The Wind in the Willows
This was my first time seeing this, though I had been on Mr. Toad’s Wild Ride in Disneyland. The only thing that I could remember from the ride was Toad’s arrival in hell, so I assumed that the movie would eventually get there as well (as a way for Toad to realize that there are consequences to actions). Except for that incorrect notion, which threw me off a bit, everything was great. The characters all have distinct and likable personalities.

That isn’t to say that Toad’s irreverent behavior is all that admirable (though admittedly funny). Whether he’s using a whip as a jump rope or breathing exhaust directly, he’s not exactly the sanest character in the film. And Cyril’s no better, the perfect companion for Toad. Jumping over the hedges just to have the cart destroy them is evidence enough of that. It’s a shame that by the end, he’s the same old irreverent Toad—just with a new mania.

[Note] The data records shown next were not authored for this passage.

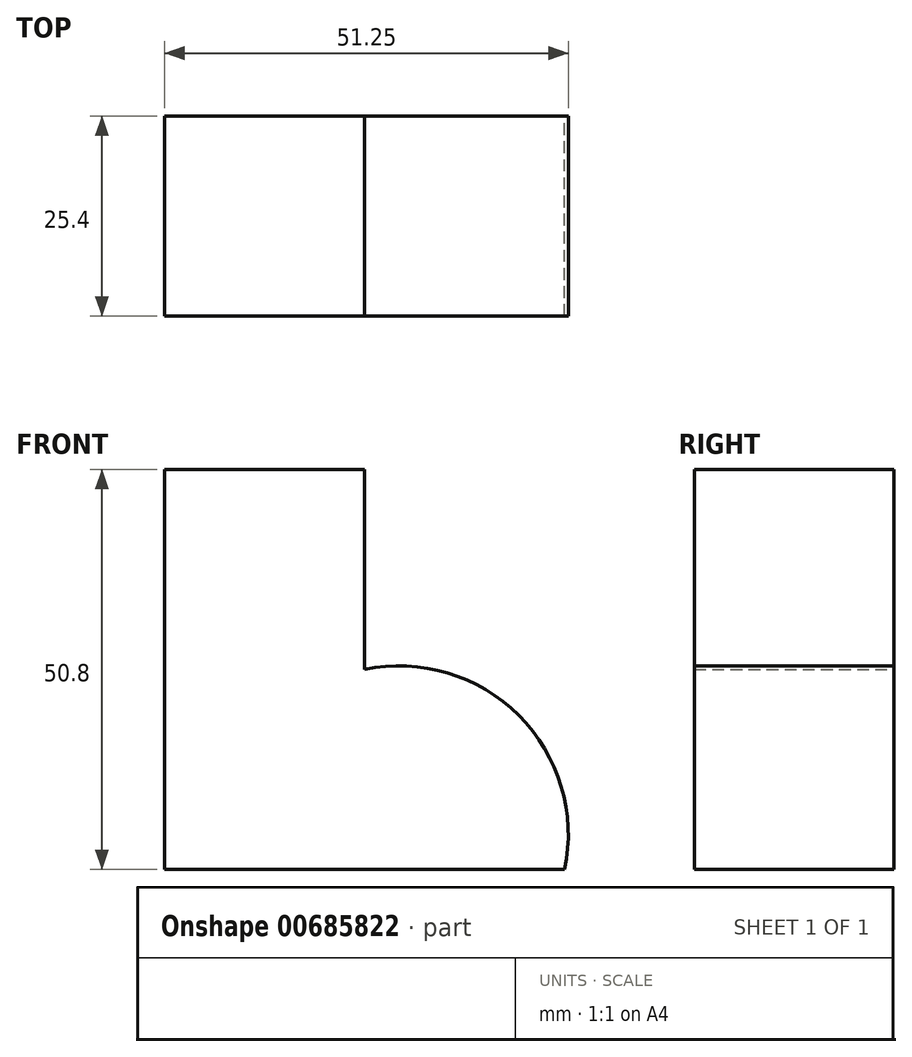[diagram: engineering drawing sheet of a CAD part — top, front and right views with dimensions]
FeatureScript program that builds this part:
annotation { "Feature Type Name" : "Feature", "Feature Type Description" : "" }
export const myFeature = defineFeature(function(context is Context, id is Id, definition is map)
    precondition{}
    {
        {
            var Q0;
            Q0=qCreatedBy(makeId("Front.planeOp"),FACE);
            var sketch = newSketch(context, id + "F0", { "sketchPlane" : qUnion([Q0])});
            skLineSegment(sketch, "E0", {"start": v(-57.2, 27.98) * mm, "end": v(-57.2, -22.82) * mm});
            skLineSegment(sketch, "E1", {"start": v(-57.2, -22.82) * mm, "end": v(-6.4, -22.82) * mm});
            skLineSegment(sketch, "E2", {"start": v(-57.2, 27.98) * mm, "end": v(-31.8, 27.98) * mm});
            skLineSegment(sketch, "E3", {"start": v(-31.8, 27.98) * mm, "end": v(-31.8, 2.58) * mm});
            skArc(sketch, "E4", {"start": v(-6.4, -22.82) * mm, "mid": v(-12.23, -3.26) * mm, "end": v(-31.8, 2.58) * mm});
            skSolve(sketch);
        }
        {
            var Q0;
            Q0 = qSketchRegion(id + "F0", true);
            extrude(context, id + "F1", {"entities" : qUnion([Q0]), "depth" : 25.4 * mm, "offsetDistance" : 25.4 * mm});
        }
    });
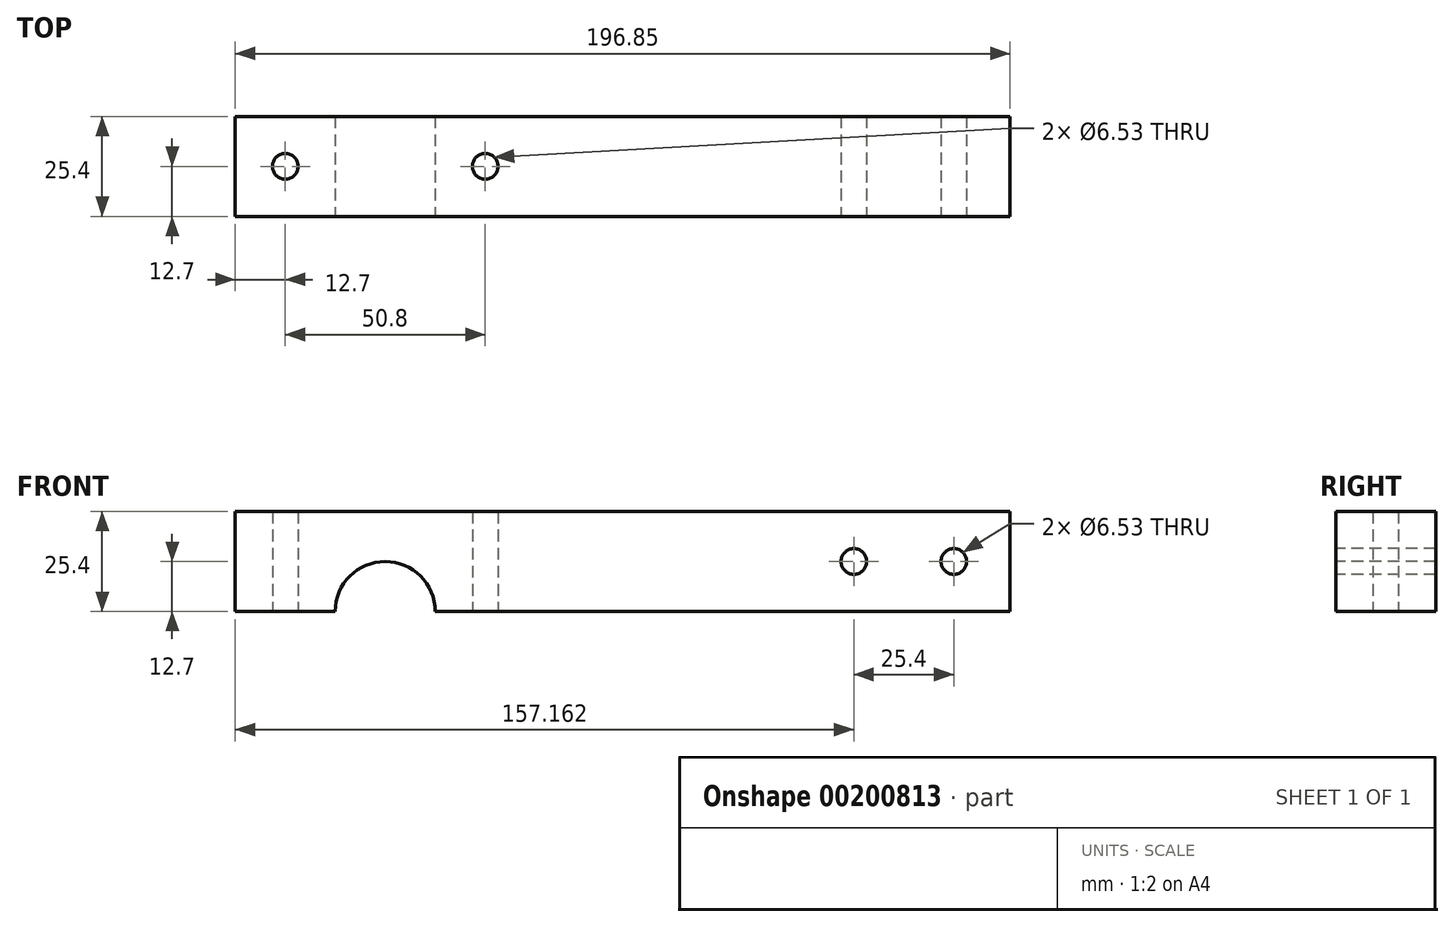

The Legend of Sleepy Hollow
The character design for Ichabod is great. It perfectly demonstrates his awkwardness. His affinity for food is great too. I love how he peaks into his pupils’ lunch baskets and how nearly every scene has him eating something. He makes for a great protagonist. The one thing I dislike is that he seems a bit shallow. His interest in Katrina is based on his admiration for her beauty and her father’s wealth, but nowhere is it implied that he’s all that interested in her personality (and ironically, he may have seen that she’s a bit mischievous herself, egging on two suitors simultaneously, and laughing at Ichabod when Brom Bones relates the tale of the Headless Horseman).

It also goes to show you how much superstition can cause you problems. He had great luck until he allowed himself to be distracted by the tale of the Headless Horseman. At that point, he couldn’t even pour coffee without getting some on a cat. And from the cat’s standpoint, it just goes to show you that if you try to eat the scraps off other people, eventually you get burned.